**What you are asked to do:** Please return every line from the entries that has the string "across" in it.
----- Dataset extract -----
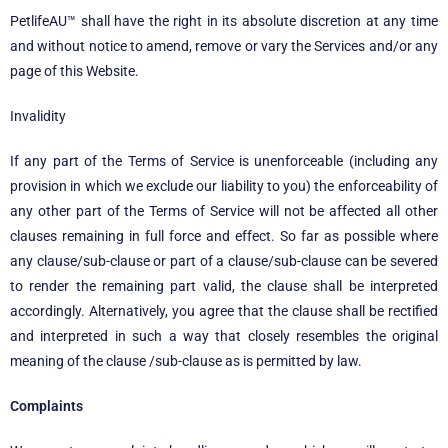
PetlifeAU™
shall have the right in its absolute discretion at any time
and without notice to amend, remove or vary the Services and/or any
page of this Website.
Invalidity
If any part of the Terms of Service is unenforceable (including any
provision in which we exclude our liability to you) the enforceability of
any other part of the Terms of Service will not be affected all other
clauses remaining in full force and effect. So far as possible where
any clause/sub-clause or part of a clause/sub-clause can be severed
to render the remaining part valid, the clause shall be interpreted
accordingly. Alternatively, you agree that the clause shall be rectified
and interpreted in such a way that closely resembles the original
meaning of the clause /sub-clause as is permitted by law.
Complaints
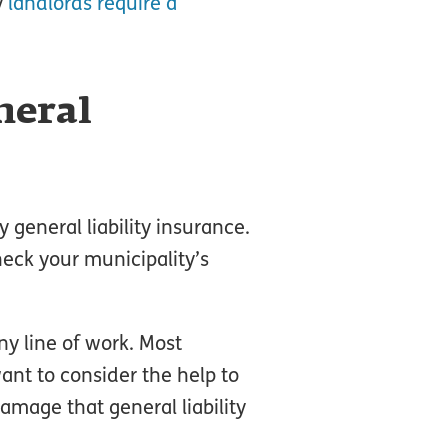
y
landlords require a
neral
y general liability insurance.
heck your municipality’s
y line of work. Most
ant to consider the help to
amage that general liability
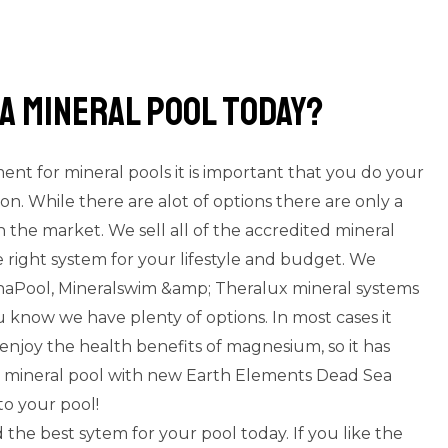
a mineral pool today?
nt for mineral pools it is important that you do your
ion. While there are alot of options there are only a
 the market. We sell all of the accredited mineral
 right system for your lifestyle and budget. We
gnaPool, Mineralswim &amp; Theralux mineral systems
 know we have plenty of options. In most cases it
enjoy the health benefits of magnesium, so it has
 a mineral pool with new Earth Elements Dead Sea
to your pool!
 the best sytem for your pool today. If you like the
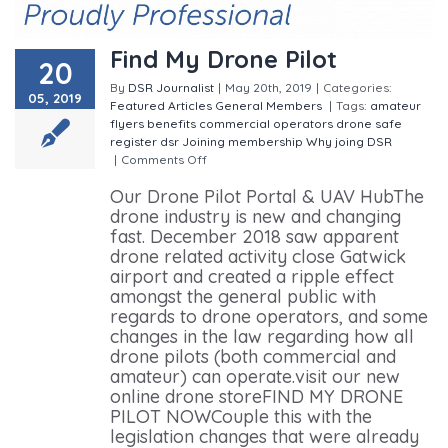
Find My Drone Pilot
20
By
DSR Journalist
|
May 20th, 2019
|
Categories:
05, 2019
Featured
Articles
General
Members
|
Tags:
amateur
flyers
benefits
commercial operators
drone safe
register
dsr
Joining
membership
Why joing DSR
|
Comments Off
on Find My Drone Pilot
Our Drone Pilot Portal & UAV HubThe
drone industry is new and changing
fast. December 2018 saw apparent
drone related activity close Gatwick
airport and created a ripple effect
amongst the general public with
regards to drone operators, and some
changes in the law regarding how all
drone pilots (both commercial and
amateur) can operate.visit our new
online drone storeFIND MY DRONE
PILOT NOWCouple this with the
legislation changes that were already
-----
----- Dataset extract -----
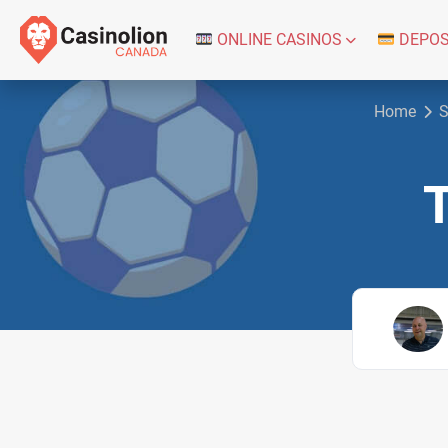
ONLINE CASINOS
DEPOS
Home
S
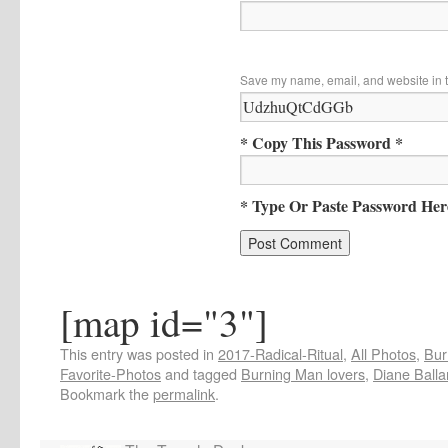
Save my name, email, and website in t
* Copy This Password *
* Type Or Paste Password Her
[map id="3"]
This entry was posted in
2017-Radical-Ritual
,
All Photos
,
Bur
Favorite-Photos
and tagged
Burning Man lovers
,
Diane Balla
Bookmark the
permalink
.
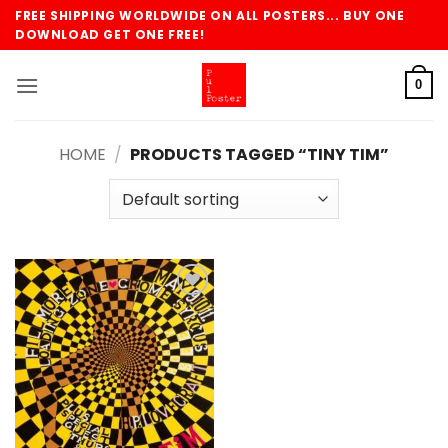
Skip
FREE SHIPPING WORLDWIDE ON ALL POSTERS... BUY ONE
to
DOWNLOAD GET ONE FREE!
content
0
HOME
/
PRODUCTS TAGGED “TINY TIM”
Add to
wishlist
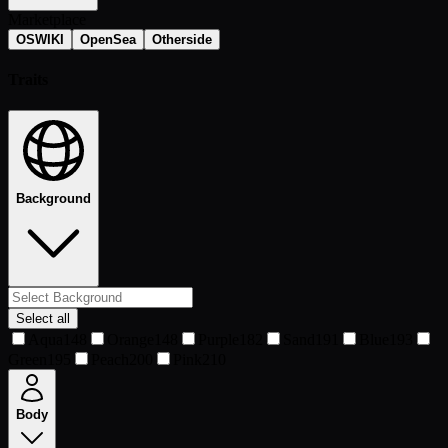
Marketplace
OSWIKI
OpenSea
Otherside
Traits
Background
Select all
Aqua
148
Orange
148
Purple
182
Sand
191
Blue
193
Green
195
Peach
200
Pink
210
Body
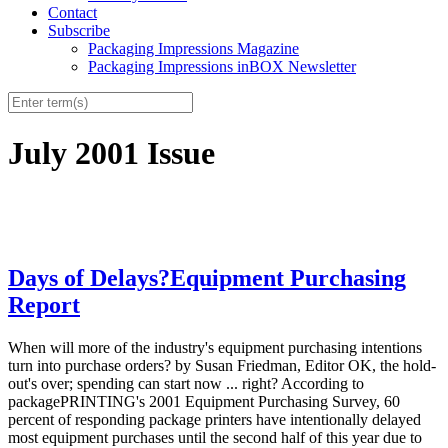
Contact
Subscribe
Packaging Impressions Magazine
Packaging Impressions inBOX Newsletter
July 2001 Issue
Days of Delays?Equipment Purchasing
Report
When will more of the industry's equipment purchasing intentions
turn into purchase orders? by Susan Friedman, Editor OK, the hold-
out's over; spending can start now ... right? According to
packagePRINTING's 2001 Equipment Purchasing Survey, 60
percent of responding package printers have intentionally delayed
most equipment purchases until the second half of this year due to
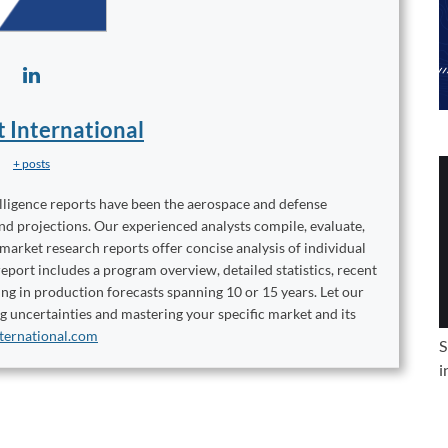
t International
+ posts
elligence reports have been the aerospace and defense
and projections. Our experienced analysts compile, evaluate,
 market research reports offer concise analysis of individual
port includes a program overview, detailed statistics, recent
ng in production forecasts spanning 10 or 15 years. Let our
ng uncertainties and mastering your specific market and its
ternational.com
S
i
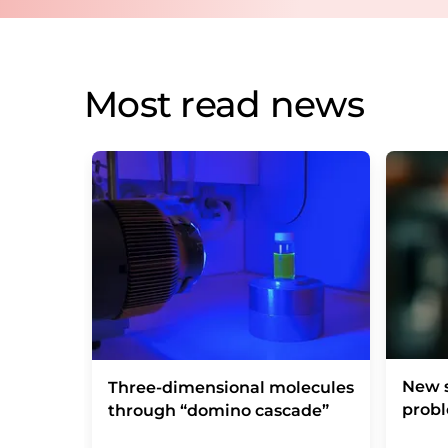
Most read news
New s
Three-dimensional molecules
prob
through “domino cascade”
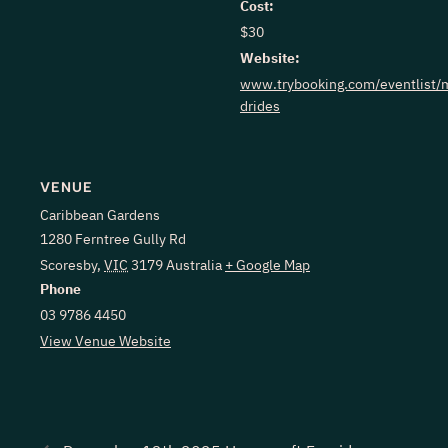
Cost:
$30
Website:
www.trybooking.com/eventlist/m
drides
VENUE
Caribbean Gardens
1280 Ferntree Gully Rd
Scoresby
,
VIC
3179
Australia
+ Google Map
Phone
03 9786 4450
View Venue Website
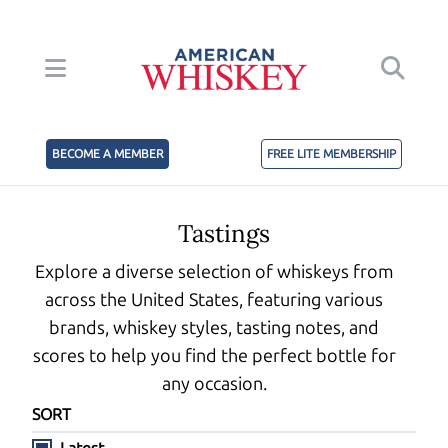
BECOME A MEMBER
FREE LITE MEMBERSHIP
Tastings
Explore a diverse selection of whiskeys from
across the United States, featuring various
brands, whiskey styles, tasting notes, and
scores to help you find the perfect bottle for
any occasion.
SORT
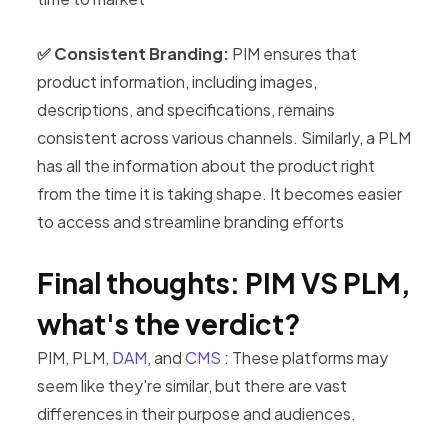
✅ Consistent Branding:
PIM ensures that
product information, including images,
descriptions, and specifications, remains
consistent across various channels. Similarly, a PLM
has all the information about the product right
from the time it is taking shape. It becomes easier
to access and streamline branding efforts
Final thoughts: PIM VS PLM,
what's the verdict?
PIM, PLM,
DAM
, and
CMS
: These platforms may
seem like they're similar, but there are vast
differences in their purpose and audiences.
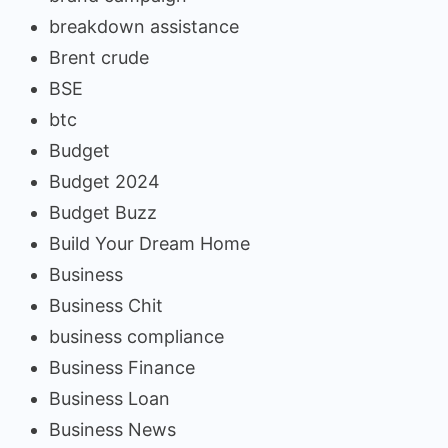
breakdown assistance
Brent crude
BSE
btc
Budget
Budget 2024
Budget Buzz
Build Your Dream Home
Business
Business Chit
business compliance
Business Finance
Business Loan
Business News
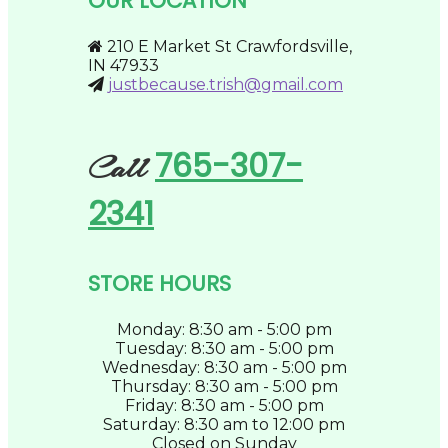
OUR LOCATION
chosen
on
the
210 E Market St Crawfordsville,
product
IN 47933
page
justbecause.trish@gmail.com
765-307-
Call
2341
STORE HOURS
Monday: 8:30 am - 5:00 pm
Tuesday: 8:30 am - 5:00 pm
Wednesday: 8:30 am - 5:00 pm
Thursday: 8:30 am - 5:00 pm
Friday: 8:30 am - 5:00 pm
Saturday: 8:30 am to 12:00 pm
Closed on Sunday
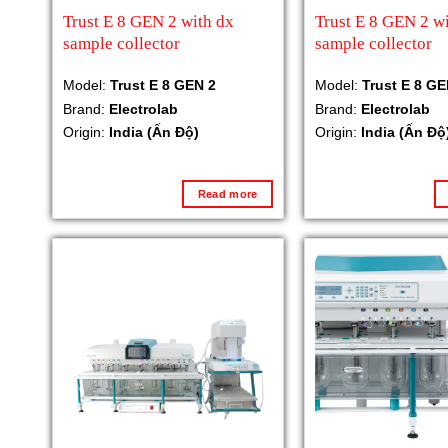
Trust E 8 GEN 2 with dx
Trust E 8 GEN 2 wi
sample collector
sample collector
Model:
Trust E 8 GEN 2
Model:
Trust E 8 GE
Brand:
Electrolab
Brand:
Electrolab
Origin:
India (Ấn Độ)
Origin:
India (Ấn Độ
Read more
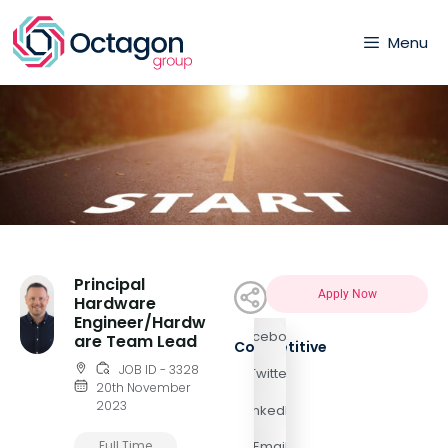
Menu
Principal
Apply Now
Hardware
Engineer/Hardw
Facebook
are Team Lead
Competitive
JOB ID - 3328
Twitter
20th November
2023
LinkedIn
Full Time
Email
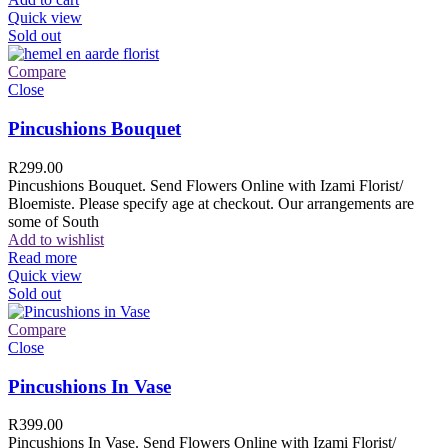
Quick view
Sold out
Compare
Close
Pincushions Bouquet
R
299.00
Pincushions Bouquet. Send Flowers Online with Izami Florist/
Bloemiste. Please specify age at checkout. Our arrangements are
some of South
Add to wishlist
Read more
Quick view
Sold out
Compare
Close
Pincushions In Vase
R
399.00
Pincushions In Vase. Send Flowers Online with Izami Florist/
-----
**Expected output:**
across the United States, featuring various
consistent across various channels. Similarly, a PLM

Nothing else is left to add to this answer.